* _Goal_: Reproduce the lines of the items word for word, from the line containing "genus: Maliattha" up to and including the line containing "genus: Anthrenus".

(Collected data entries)
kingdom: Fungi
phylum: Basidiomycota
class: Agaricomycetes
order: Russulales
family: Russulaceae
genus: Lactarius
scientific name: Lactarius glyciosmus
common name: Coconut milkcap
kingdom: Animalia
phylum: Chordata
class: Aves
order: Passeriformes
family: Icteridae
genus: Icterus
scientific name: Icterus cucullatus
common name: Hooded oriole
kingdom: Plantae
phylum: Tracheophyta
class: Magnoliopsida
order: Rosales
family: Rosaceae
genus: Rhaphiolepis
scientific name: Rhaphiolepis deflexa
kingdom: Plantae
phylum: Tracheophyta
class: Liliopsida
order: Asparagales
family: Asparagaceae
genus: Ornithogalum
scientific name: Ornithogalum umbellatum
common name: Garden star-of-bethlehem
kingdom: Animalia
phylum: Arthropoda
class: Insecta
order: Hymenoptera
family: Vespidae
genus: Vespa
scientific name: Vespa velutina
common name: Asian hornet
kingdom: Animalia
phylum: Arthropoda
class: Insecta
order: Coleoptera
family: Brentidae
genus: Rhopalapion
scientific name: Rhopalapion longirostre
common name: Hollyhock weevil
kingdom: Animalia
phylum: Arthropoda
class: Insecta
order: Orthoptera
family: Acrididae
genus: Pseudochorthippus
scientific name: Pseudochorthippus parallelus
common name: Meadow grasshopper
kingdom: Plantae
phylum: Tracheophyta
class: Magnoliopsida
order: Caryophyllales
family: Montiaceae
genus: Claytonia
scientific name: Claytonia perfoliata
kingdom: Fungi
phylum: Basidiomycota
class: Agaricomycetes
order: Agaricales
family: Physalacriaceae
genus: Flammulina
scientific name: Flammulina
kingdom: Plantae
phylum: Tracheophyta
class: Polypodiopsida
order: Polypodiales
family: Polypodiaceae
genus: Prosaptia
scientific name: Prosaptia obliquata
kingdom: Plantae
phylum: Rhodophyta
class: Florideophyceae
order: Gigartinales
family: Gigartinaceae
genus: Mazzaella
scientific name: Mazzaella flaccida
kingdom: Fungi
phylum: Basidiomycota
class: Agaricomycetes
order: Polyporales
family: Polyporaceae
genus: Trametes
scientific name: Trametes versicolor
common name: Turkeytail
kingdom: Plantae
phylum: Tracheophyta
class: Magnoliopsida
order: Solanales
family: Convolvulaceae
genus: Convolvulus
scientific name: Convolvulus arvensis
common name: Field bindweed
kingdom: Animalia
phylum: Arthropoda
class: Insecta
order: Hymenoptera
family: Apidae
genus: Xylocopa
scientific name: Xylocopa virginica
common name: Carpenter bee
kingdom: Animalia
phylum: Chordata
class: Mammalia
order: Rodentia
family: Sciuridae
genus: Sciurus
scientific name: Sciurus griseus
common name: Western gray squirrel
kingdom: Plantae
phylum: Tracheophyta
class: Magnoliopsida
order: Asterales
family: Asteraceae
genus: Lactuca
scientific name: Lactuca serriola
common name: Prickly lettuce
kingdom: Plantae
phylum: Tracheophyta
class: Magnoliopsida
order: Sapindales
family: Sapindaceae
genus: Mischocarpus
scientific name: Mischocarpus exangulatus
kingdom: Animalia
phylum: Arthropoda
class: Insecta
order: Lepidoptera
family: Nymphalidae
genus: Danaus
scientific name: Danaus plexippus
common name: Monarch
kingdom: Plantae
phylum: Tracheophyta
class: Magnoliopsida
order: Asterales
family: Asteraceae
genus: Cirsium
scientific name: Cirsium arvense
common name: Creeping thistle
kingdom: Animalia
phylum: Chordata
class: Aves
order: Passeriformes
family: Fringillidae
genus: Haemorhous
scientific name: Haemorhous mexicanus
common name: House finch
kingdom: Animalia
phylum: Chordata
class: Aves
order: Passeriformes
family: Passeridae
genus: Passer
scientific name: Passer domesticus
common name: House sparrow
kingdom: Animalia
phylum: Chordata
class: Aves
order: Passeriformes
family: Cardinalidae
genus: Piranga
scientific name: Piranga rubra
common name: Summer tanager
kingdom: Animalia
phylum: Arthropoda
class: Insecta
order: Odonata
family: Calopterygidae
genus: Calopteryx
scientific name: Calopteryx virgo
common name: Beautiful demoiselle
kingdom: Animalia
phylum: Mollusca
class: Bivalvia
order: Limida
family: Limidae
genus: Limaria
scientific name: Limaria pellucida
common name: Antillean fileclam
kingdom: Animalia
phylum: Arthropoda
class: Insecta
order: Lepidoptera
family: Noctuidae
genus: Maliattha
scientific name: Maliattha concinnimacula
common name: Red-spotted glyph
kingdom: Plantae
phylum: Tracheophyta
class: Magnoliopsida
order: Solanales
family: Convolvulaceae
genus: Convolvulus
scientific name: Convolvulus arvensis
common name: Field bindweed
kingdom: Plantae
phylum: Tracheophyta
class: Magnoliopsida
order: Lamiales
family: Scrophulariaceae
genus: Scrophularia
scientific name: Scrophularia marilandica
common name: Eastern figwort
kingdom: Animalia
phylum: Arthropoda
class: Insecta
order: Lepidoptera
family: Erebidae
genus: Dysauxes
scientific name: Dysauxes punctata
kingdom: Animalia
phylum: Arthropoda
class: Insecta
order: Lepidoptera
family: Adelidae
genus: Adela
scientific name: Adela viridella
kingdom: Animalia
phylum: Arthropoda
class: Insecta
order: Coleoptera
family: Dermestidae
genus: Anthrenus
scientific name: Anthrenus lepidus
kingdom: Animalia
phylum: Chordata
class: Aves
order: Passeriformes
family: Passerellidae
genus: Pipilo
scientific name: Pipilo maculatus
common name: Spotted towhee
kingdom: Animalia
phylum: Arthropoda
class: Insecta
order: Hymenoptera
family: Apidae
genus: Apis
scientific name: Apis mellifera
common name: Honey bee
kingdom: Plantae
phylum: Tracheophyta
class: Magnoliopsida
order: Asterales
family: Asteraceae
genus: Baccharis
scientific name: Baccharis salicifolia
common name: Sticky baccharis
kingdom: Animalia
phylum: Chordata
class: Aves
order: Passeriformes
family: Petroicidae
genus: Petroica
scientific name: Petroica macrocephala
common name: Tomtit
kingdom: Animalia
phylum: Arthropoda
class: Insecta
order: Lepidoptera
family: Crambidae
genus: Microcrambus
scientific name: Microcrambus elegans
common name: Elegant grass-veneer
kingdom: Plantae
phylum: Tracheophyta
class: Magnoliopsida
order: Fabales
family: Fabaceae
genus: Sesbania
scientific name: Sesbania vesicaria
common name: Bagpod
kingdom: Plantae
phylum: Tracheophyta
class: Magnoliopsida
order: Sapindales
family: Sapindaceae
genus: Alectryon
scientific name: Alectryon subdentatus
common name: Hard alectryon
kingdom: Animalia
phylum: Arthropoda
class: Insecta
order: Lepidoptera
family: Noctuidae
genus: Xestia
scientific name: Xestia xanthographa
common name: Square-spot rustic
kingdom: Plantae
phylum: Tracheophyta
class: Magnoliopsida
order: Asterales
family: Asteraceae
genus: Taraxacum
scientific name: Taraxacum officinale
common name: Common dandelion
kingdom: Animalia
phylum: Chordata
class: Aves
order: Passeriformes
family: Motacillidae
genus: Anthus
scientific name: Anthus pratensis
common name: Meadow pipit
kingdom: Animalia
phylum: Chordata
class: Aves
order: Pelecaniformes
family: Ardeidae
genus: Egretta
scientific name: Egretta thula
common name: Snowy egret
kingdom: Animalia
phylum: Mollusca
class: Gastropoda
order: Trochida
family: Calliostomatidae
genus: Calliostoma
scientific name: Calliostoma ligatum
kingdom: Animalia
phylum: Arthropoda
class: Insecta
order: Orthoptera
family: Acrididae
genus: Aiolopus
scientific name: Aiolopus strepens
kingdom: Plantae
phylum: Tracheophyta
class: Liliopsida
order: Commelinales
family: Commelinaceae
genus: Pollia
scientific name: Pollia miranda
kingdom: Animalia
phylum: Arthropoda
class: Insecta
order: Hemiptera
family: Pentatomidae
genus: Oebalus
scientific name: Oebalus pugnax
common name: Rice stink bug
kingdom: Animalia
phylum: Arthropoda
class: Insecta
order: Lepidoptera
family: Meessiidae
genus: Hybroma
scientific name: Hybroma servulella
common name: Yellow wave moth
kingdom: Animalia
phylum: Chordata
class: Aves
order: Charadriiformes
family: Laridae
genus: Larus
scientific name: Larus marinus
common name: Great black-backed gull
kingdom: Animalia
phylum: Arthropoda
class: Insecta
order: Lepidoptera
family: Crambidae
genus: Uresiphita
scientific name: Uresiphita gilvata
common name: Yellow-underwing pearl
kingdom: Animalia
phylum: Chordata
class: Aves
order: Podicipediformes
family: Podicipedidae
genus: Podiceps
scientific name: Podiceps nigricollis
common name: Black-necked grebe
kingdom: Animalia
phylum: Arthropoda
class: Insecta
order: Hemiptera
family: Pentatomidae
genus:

* _Exercise response_:
genus: Maliattha
scientific name: Maliattha concinnimacula
common name: Red-spotted glyph
kingdom: Plantae
phylum: Tracheophyta
class: Magnoliopsida
order: Solanales
family: Convolvulaceae
genus: Convolvulus
scientific name: Convolvulus arvensis
common name: Field bindweed
kingdom: Plantae
phylum: Tracheophyta
class: Magnoliopsida
order: Lamiales
family: Scrophulariaceae
genus: Scrophularia
scientific name: Scrophularia marilandica
common name: Eastern figwort
kingdom: Animalia
phylum: Arthropoda
class: Insecta
order: Lepidoptera
family: Erebidae
genus: Dysauxes
scientific name: Dysauxes punctata
kingdom: Animalia
phylum: Arthropoda
class: Insecta
order: Lepidoptera
family: Adelidae
genus: Adela
scientific name: Adela viridella
kingdom: Animalia
phylum: Arthropoda
class: Insecta
order: Coleoptera
family: Dermestidae
genus: Anthrenus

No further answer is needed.